Chapter 1 - Information Representation
1.1 Data Representation
Number Systems →
-
Denary is a base-10 system. 10 symbols/digits - 0-9
-
Binary is a base-1 system, with 2 symbols (0 & 1). Binary digits are referred to as bits, and all data is manipulated and stored in a computer using binary code
-
Hexadecimal (hex) is a base-16 system, with 16 symbols (0-9 & A-F).
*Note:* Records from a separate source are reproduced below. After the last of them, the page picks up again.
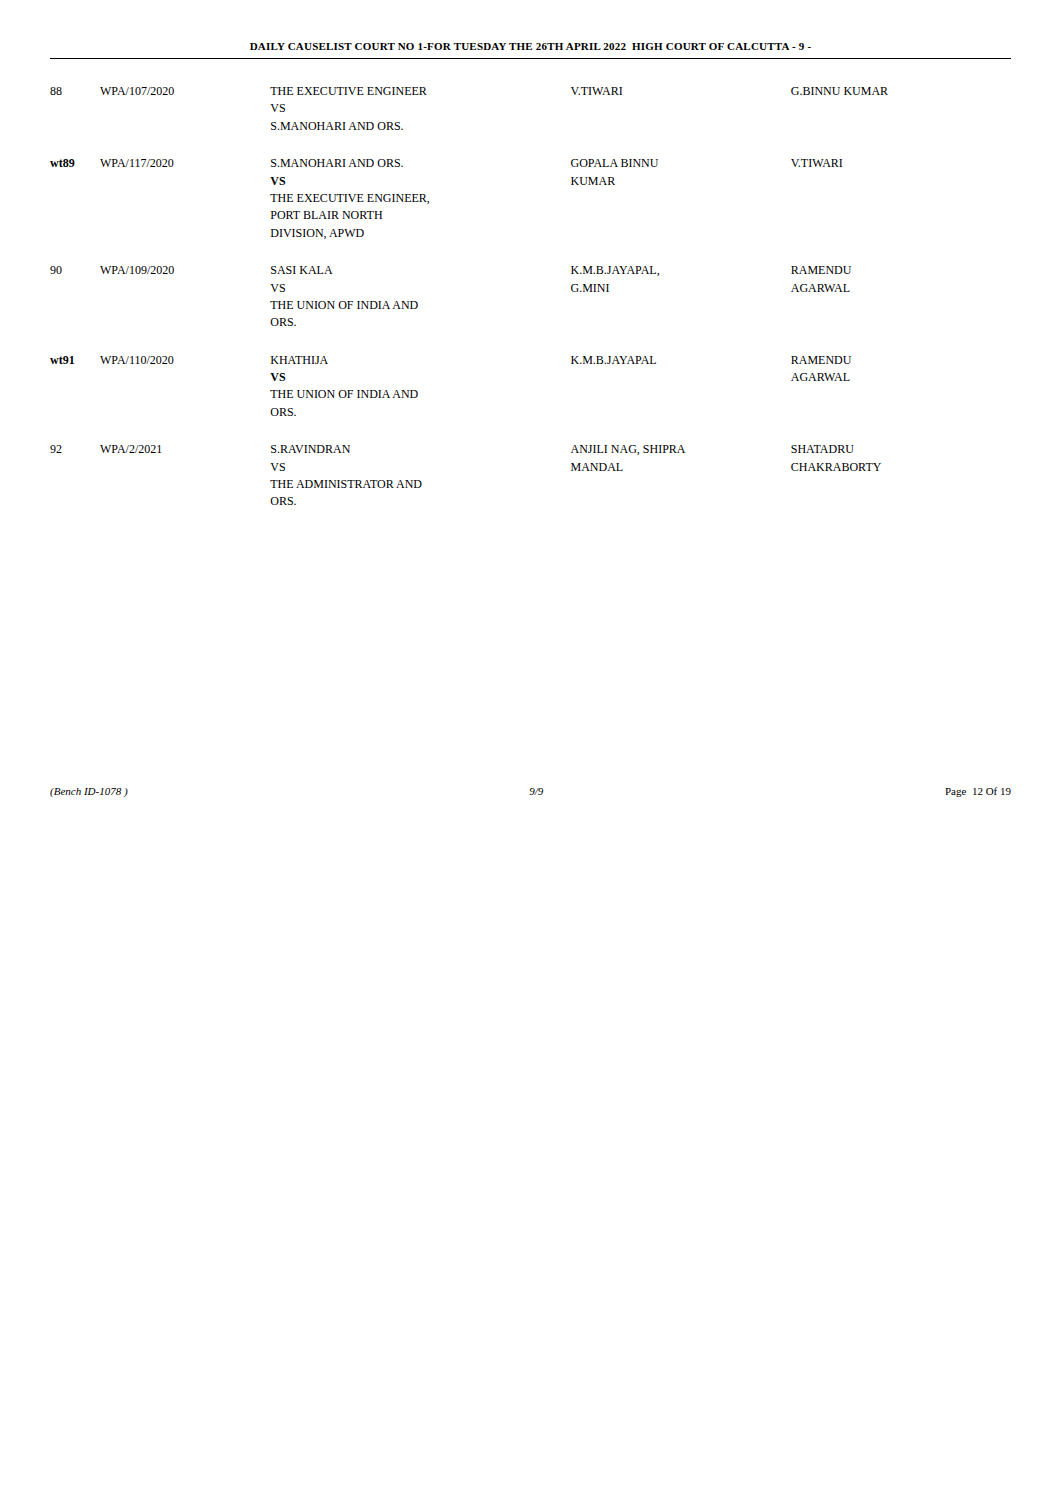DAILY CAUSELIST COURT NO 1-FOR TUESDAY THE 26TH APRIL 2022 HIGH COURT OF CALCUTTA - 9 -
| 88 | WPA/107/2020 | THE EXECUTIVE ENGINEER VS S.MANOHARI AND ORS. | V.TIWARI | G.BINNU KUMAR |
| wt89 | WPA/117/2020 | S.MANOHARI AND ORS. VS THE EXECUTIVE ENGINEER, PORT BLAIR NORTH DIVISION, APWD | GOPALA BINNU KUMAR | V.TIWARI |
| 90 | WPA/109/2020 | SASI KALA VS THE UNION OF INDIA AND ORS. | K.M.B.JAYAPAL, G.MINI | RAMENDU AGARWAL |
| wt91 | WPA/110/2020 | KHATHIJA VS THE UNION OF INDIA AND ORS. | K.M.B.JAYAPAL | RAMENDU AGARWAL |
| 92 | WPA/2/2021 | S.RAVINDRAN VS THE ADMINISTRATOR AND ORS. | ANJILI NAG, SHIPRA MANDAL | SHATADRU CHAKRABORTY |
(Bench ID-1078 )
9/9
Page 12 Of 19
Hex is used for RGB colour codes, IPv6, MAC addresses, error codes
Hex Codes →
A = 10
B = 11
C = 12
D = 13
E = 14
F = 15
Binary Prefixes →
-
1 bit = 1 0/1 binary digit
-
1 nibble = 4 bits
-
1 byte = 8 bits
-
1 kibibyte (KiB) = 1024 bytes
-
1 mebibyte (MiB) = 1024 KiB
-
1 gibibyte (GiB) = 1024 MiB
-
1 tebibyte (TiB) = 1024 GiB
Denary prefixes →
-
Kilo = 10^3
-
Mega = 10^6
-
Giga = 10^9
-
Tera = 10^12
Binary Addition & Subtraction →
Addition →
-
0 + 0 = 0
-
1 + 0 = 1
-
1 + 1 = 10
-
1 + 1 + 1 = 11
Sometimes, an error called overflow can occur - the answer cannot be represented with the current number of bits, as the number of bits in the answer exceeds a predefined range
Subtraction →
Convert the second number (the subtracting one) into two’s complement, and add the two numbers. (see later in the chapter for two’s complement)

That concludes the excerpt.